L’idea essenziale – è notazione di Giorgio Inglese (2006, pp. 12-14) – risulta già espressa in un discorso del 1503 (Parole da dirle sopra la provvisione del danaio). La matrice potrebbe essere in una pagina del capitolo dedicato agli Ingrati nel De remediis petrarchesco (Figorilli 2006, pp. 21-22): «Sono alcuni che magnificano, con grandi e debite lode, la fede e l’osservare le promesse; et altri sono che dicono il rompere della fede non essere inganno, ma più sapere, e di più sottile ingegno». E c’è di più. Nel capitolo lix del I libro dei Discorsi, discutendo se sia più leale («qual fede è più stabile», § 2) una repubblica o un principe, M. introduce anche la nozione di ‘utile’:
Romponsi le confederazioni per lo utile. In questo le repubbliche sono di lunga più osservanti degli accordi che i principi. E potrebbesi addurre esempli dove uno minimo utile ha fatto rompere la fede a uno principe e dove una grande utilità non ha fatto rompere la fede a una repubblica [...]. Quanto a rompere i patti per qualche cagione di inosservanzia, di questo io non parlo, come di cosa ordinaria, ma parlo di quelli che si rompono per cagioni istraordinarie; dove io credo, per le cose dette, che il popolo facci minori errori che il principe, e per questo si possa fidar più di lui che del principe (§§ 15-21).
Che gli uomini non «osservino la fede» per la loro malvagità costitutiva vale come sorta di giustificazione della mancanza di lealtà dei prìncipi nel passo già menzionato del capitolo xviii del Principe: «E se li uomini fussino tutti buoni, questo precetto non sarebbe buono: ma perché e’ sono tristi e non la osserverebbono a te, tu etiam non l’hai a osservare a loro» (§ 9).
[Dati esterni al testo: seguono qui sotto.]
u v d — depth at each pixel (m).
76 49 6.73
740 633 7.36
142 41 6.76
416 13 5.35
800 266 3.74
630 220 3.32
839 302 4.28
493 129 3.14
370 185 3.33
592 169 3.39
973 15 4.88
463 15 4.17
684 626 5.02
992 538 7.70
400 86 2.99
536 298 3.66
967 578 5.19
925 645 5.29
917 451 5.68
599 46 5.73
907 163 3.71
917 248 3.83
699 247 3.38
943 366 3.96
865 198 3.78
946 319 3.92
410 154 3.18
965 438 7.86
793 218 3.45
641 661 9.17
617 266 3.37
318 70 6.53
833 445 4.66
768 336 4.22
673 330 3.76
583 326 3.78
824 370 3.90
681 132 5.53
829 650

Comunque sia, anche se si può venir meno – in casi particolari – all’obbligo di mantenere fede alla parola data, un dato deve restare, agli occhi di M., fermo:
A uno principe adunque non è necessario avere in fatto tutte le soprascritte qualità, ma è bene necessario parere di averle; anzi ardirò di dire questo: che, avendole e osservandole sempre, sono dannose, e, parendo di averle, sono utili; come parere piatoso, fedele, umano, intero, religioso, ed essere: ma stare in modo edificato con lo animo che, bisognando non essere, tu possa e sappia mutare il contrario. E hassi ad intendere questo, che uno principe e massime uno principe nuovo non può osservare tutte quelle cose per le quali gli uomini sono chiamati buoni, sendo spesso necessitato, per mantenere lo stato, operare contro alla fede, contro alla carità, contro alla umanità, contro alla religione (§§ 13-14).
Concetto confermato nel § 16, là dove M. richiede che il principe (al di là dall’esserlo) sempre «paia, a udirlo e vederlo, tutto pietà, tutto fede, tutto integrità, tutto umanità, tutto religione».
Bibliografia: Fonti ed edizioni critiche: N. Machiavelli, Opere, a cura di R. Rinaldi, 1° vol., t. 1, Torino 1999.
Per gli studi critici si vedano: L. Derla, «Pubblico» e «privato» nel sistema di Machiavelli, «Aevum», 1978, 52, pp. 426-49; G. Sasso, Niccolò Machiavelli: storia del suo pensiero politico, Bologna 1980; G. Cadoni, Il «profeta disarmato». Intorno al giudizio di Machiavelli su Girolamo Savonarola, «La cultura», 2001, pp. 239-66; M.C. Figorilli, Machiavelli moralista: ricerche su fonti, lessico e fortuna, Napoli 2006; G. Inglese, Per Machiavelli: l’arte dello stato, la cognizione delle storie, Roma 2006; G.M. Anselmi, S. Scioli, Machiavelli, Acireale 2013; G.M. Barbuto, Machiavelli, Roma 2013.